■ Exercise requirements: Look through the data below and show every line that includes "buildCategorizationPrompt".
*** Opening of Data to process ***
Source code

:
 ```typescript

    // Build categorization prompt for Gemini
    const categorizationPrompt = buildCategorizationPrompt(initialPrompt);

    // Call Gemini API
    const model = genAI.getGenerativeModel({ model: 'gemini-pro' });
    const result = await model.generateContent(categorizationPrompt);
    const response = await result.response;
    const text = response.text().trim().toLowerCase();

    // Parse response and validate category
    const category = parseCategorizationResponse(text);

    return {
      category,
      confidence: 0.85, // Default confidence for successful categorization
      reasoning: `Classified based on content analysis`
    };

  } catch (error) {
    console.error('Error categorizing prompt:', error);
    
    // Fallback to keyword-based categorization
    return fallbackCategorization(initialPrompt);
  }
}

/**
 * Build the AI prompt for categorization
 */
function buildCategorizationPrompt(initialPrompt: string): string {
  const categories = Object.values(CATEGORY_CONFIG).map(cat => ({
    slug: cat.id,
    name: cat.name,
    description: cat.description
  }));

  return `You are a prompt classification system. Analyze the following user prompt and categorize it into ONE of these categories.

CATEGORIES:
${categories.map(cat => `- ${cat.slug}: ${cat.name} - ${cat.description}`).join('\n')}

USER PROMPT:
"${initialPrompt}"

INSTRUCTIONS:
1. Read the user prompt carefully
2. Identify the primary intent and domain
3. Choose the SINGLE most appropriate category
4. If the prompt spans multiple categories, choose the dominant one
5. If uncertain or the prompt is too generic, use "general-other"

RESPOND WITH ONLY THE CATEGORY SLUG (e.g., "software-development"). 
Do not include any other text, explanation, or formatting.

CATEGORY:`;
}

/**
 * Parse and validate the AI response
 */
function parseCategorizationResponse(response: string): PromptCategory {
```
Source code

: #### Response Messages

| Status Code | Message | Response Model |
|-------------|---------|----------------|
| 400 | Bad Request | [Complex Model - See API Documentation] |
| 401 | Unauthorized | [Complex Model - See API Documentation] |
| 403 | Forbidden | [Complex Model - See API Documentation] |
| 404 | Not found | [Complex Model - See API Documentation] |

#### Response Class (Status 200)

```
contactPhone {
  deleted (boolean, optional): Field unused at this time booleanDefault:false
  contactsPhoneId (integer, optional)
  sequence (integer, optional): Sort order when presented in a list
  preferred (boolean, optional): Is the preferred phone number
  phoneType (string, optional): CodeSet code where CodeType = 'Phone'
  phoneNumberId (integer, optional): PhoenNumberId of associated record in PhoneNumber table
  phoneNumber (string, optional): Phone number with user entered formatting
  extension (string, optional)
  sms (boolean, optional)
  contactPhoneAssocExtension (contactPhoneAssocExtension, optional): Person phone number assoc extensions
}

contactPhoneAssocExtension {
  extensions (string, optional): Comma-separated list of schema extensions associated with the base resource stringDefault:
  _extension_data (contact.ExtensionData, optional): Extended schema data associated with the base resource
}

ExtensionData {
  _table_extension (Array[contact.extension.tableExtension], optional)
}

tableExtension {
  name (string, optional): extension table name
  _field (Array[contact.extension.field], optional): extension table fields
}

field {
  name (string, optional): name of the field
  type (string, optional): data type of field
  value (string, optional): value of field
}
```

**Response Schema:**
*** Close of Data to process ***
■ Output:
    const categorizationPrompt = buildCategorizationPrompt(initialPrompt);
function buildCategorizationPrompt(initialPrompt: string): string {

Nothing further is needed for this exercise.